(PROBLEMS)
#1 Reproduce the part of the post about visiting Santa Fe galleries that begins at "Then I asked" and ends after "I just might.".
#2 Extend the post about visiting Santa Fe galleries with new writing that picks up after its last sentence.

(PASSAGE TO READ)

If failure is good for the soul, then I'm a saint. A deity, perhaps. I left the workshop early yesterday so I could take Ili to some art galleries in Santa Fe. It is unbelievable to me that they close so early and are not open on Sundays. That's right. Not open on Sundays. So I left at four and we went straight to the Photo-Eye Gallery. They were exhibiting the works of Pentti Sammallahti, small black and white silver prints. Look him up. But the images on the web won't do them justice. And they are small, often smaller than 4x6. He had a 70's aesthetic which made sense given his age and training. We also saw some Maggie Taylor prints on the wall as she is the coming exhibit there. I've seen lots of her work and knew that Ili would like it. Taylor was married to my old photography prof, Jerry Uelsmann, from whom she was recently divorced.
A framed photo laying on a display table caught our eye. I asked the gallery associate whose work it was. She was very nice and came over to show us drawers full of the work by Kate Breakey, wonderful prints on museum glass backed by gold leaf. They were surprisingly affordable. Ili loved them.
Then I asked about Richard Tuschman whom they represent, and again, she opened a drawer and began taking out his beautiful prints.
This one especially caught my eye. He builds the sets in miniature and lights them and photographs them, then photographs the people in the studio replicating the lighting he used in the miniatures and he blends the images. This one is from his Hopper series. I can almost afford to buy one. I might. I just might.

(DATA)
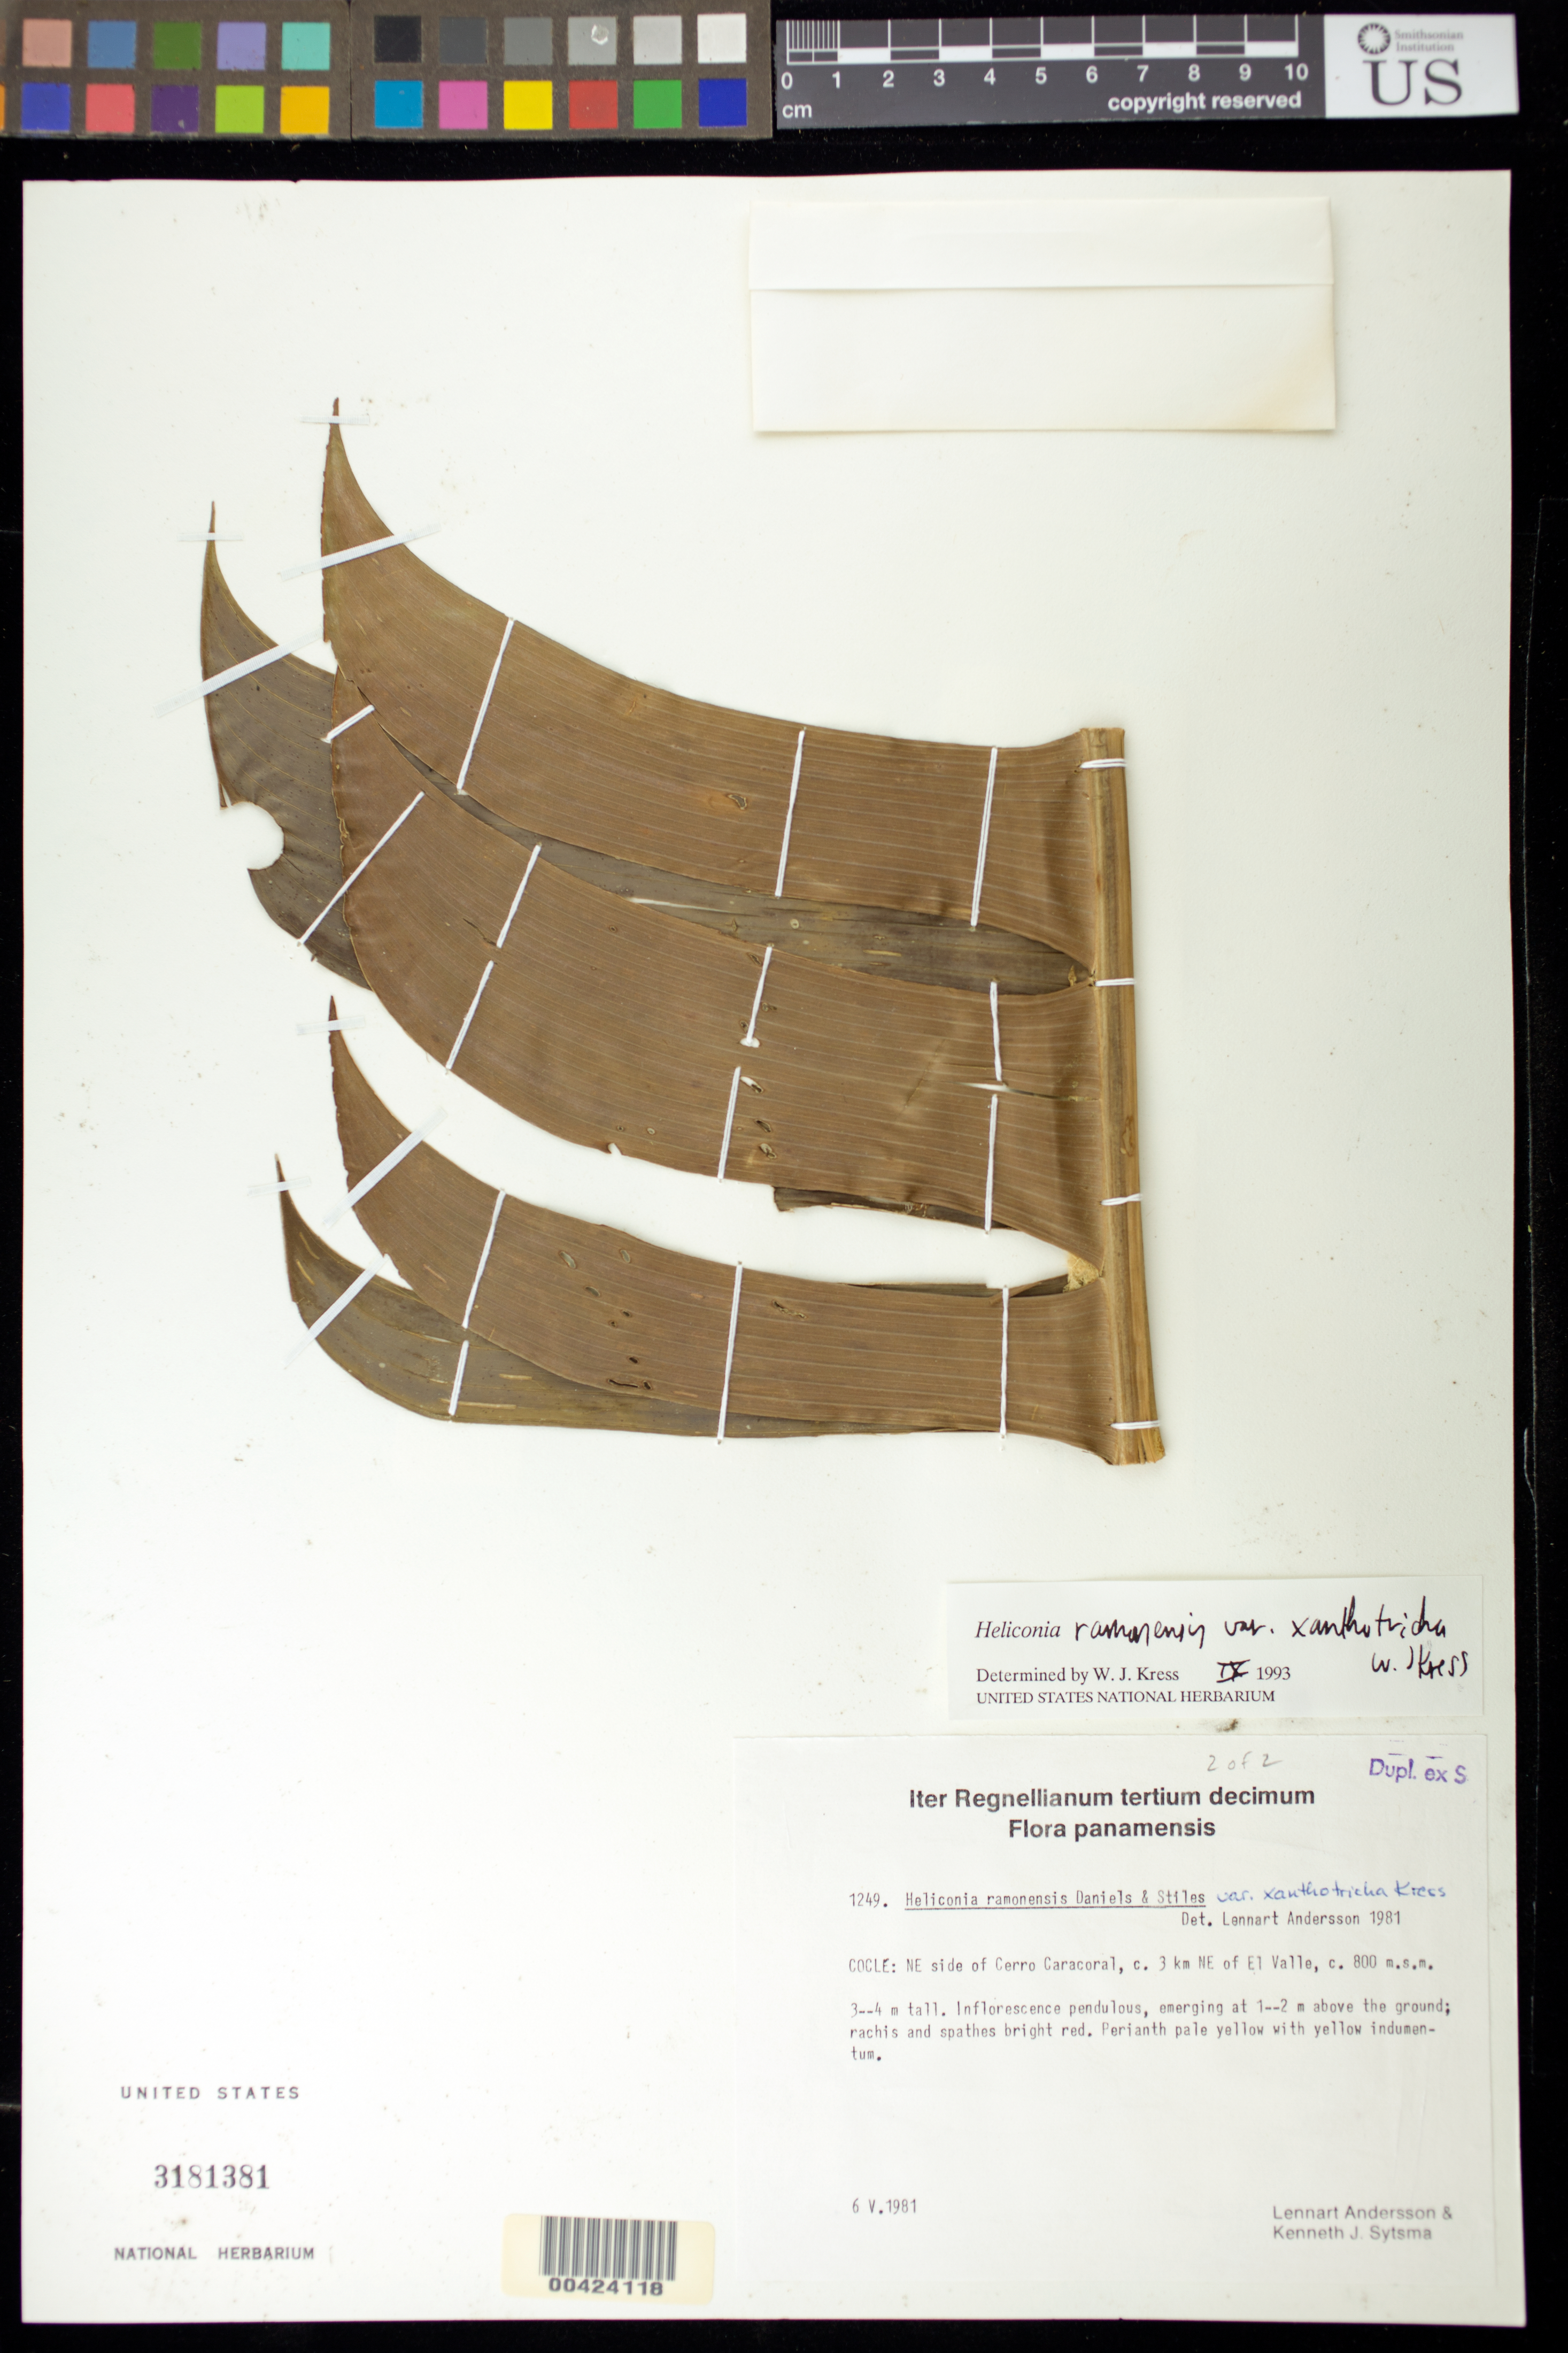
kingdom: Plantae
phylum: Tracheophyta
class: Liliopsida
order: Zingiberales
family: Heliconiaceae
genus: Heliconia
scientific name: Heliconia ramonensis var. xanthotricha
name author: W.J. Kress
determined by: Kress, W. J., (US), Smithsonian Institution - National Museum of Natural History (UNITED STATES)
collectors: L. Andersson & K. J. Sytsma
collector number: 1249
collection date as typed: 06 May 1981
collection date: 1981-05-06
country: Panama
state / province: Coclé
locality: El Valle, 3 km NE of ; NE side of Cerro Caracoral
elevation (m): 800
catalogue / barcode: US 3251381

(RESPONSES BY TASK)
#1
Then I asked about Richard Tuschman whom they represent, and again, she opened a drawer and began taking out his beautiful prints.
This one especially caught my eye. He builds the sets in miniature and lights them and photographs them, then photographs the people in the studio replicating the lighting he used in the miniatures and he blends the images. This one is from his Hopper series. I can almost afford to buy one. I might. I just might.

#2
We left the gallery to go to some others across the street only to find that they were already closed, so we got in the car and drove to Canyon Road where there are seemingly a hundred galleries of assorted value. These were closing, too, but we went into one that had some beautiful paintings by Tyler Swain.
The gallery owner was a sweet woman and we talked with her for a long time thinking that this would be the last gallery. But when we walked up the street--holy shit--we saw the photos at the top of the page by Drew Tal. These jpegs do not do any justice to the work. They were large, the two full length portraits about five feet tall, and the detail of the background was so subtle it does not show up here. They looked like replicas of old silk paintings. Jesus, I was sick for having tried to do this for a long time. He was a fashion photographer in NYC and it shows. These photos were going for $10,000 each. All I can tell you is that I practically wept.
And then it was over. Everything was closed, so we went back to town for sushi.
I do not want to go back to the workshop today. It is futile. In every gallery, I asked who printed the works. All photographers send their works to be printed by a few very high end printers (like the one I am studying with this week). Printing is its own art. It is highly specialized and technical. Even the people in my workshop send their work to be printed for their gallery showings. To get your work printed is very expensive, though. I don't know. After yesterday, I don't even feel like a photographer at all. I think to sell all my cameras and equipment.
Yup. If failure is good for the soul. . . .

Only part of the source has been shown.